━━━ Source extract ━━━
He thinks gold has become attractive enough that Main Street investors should consider owning it as part of a diversified portfolio. Everyone's situation is different, but Dalio generally suggests a 5% to 15% allocation to a 'normal' portfolio because it "does very well when other assets don't do well."
He believes that central banks should hold a higher percentage of gold than they currently do—Dalio's personal positioning tilts toward gold rather than bonds, with holdings above his typical level.
Clearly, Dalio is a fan of gold, and I agree. His gold allocation is reasonable to me, and his arguments are similar to those that convinced me to make gold part of my own personal portfolio last November (for full disclosure, it represents 5.5% of my portfolio, the largest allocation I've had since I started investing in the early 1990s).
In short, owning gold doesn't mean avoiding stocks. It simply means Dalio is balancing them less with bonds and more with gold than in the past.
━━━
• **Parts of the exercise**:
**1)** Render the sentence "In short, owning gold doesn't mean avoiding stocks." from the excerpt on gold into French.
**2)** Quote the excerpt on gold from "He thinks gold" to "the early 1990s).".
**3)** According to the excerpt on gold, why does Dalio suggest allocating a share of a normal portfolio to gold? Answer in one to three sentences.
Rely solely on the excerpt on gold.
━━━ Dataset extract ━━━
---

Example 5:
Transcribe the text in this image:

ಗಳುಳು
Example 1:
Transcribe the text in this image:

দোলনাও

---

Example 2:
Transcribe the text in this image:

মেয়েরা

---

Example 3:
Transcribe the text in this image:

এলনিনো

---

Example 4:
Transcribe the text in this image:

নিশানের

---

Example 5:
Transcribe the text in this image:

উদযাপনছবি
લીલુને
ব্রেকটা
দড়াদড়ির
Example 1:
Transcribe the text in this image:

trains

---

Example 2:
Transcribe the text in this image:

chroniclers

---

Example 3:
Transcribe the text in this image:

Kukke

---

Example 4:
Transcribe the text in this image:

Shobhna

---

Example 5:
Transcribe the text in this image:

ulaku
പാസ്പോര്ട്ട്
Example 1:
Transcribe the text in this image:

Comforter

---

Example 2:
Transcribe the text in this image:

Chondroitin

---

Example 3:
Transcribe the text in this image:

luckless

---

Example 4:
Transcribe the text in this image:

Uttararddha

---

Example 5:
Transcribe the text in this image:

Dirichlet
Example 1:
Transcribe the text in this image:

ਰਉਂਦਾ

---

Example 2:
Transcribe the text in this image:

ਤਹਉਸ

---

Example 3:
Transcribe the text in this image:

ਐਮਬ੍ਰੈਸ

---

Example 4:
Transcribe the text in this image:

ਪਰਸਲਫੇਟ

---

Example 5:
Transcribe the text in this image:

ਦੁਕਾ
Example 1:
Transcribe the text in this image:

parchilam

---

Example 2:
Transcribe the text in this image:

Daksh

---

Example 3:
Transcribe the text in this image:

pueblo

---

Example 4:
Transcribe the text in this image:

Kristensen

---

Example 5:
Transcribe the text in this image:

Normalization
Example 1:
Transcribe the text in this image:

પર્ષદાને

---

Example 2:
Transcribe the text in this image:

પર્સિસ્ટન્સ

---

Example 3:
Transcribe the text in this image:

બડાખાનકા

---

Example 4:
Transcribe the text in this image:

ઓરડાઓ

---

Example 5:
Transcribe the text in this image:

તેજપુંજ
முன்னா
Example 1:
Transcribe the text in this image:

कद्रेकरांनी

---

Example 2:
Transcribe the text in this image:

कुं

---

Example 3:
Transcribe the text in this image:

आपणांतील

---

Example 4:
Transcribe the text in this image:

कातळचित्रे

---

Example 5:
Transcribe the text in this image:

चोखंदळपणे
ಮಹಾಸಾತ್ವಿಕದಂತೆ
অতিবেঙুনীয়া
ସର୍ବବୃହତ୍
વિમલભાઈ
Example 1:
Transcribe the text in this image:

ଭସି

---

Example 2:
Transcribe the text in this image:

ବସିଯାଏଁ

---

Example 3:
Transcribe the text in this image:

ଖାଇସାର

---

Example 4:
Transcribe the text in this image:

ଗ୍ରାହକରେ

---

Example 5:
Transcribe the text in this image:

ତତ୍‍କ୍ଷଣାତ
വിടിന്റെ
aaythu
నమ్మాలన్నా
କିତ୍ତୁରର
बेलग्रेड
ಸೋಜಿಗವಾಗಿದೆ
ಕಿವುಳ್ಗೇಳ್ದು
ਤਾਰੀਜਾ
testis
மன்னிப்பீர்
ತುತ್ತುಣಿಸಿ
━━━
━━━ Dataset extract ━━━
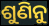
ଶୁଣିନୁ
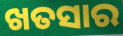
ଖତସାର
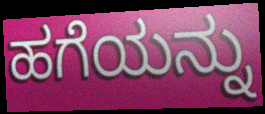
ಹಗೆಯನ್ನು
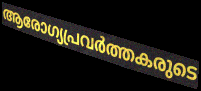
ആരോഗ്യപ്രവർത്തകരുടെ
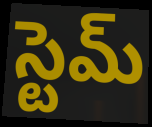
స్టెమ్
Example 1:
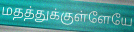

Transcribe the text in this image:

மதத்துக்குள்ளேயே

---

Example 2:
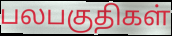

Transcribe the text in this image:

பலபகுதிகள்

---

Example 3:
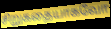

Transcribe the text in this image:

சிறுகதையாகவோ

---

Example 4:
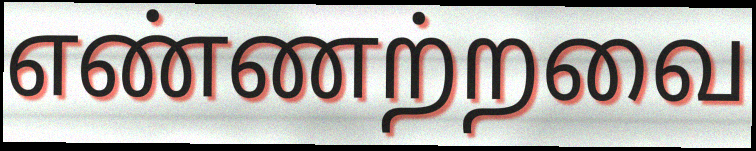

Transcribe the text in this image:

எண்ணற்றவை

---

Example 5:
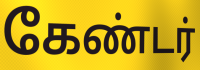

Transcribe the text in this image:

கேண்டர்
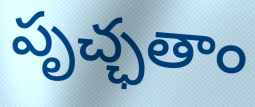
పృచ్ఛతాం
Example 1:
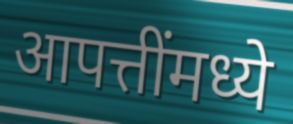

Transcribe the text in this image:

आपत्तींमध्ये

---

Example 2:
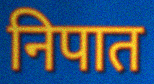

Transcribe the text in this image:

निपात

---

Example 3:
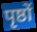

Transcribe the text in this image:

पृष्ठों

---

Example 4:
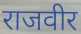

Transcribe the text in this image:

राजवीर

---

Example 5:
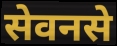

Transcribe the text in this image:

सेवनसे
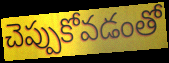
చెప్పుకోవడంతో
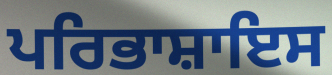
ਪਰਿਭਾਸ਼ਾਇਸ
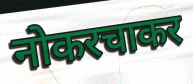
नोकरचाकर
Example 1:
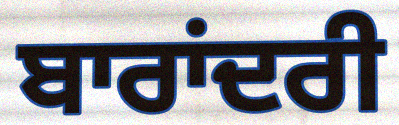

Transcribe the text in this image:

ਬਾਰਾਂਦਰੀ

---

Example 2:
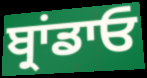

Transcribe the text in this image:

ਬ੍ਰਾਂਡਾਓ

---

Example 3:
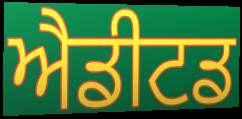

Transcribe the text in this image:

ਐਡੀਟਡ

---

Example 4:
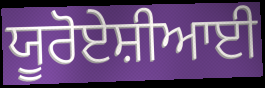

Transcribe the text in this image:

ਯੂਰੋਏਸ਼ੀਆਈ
━━━
━━━ Dataset extract ━━━
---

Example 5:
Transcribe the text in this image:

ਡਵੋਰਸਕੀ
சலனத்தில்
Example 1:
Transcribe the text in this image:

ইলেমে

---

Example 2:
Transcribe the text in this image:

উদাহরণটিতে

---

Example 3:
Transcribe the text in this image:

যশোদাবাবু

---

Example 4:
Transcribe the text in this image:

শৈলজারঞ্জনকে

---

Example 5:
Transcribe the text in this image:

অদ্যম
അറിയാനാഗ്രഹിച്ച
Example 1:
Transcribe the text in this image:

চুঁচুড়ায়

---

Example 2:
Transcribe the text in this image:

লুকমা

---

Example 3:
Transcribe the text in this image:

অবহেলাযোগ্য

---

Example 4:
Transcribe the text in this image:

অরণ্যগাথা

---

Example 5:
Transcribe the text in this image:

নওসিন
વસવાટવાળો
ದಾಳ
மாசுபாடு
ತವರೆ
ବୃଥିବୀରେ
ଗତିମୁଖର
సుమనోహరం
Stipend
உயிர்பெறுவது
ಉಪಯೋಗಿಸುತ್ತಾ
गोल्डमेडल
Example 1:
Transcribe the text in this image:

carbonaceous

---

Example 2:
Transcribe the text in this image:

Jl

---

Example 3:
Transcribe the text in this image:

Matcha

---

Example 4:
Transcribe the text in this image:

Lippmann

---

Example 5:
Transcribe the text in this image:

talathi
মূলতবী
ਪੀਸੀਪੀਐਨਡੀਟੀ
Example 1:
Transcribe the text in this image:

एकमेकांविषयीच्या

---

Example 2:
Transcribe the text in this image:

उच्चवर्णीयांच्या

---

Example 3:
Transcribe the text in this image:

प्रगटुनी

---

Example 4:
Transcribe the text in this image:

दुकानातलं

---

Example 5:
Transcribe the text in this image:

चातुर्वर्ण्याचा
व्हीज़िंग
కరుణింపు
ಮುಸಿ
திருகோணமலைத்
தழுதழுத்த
━━━
• **Full solutions**:
**1)** En bref, détenir de l'or ne signifie pas éviter les actions.

**2)**
He thinks gold has become attractive enough that Main Street investors should consider owning it as part of a diversified portfolio. Everyone's situation is different, but Dalio generally suggests a 5% to 15% allocation to a 'normal' portfolio because it "does very well when other assets don't do well."
He believes that central banks should hold a higher percentage of gold than they currently do—Dalio's personal positioning tilts toward gold rather than bonds, with holdings above his typical level.
Clearly, Dalio is a fan of gold, and I agree. His gold allocation is reasonable to me, and his arguments are similar to those that convinced me to make gold part of my own personal portfolio last November (for full disclosure, it represents 5.5% of my portfolio, the largest allocation I've had since I started investing in the early 1990s).

**3)** Dalio generally suggests a 5% to 15% gold allocation in a normal portfolio because, in his words, gold "does very well when other assets don't do well."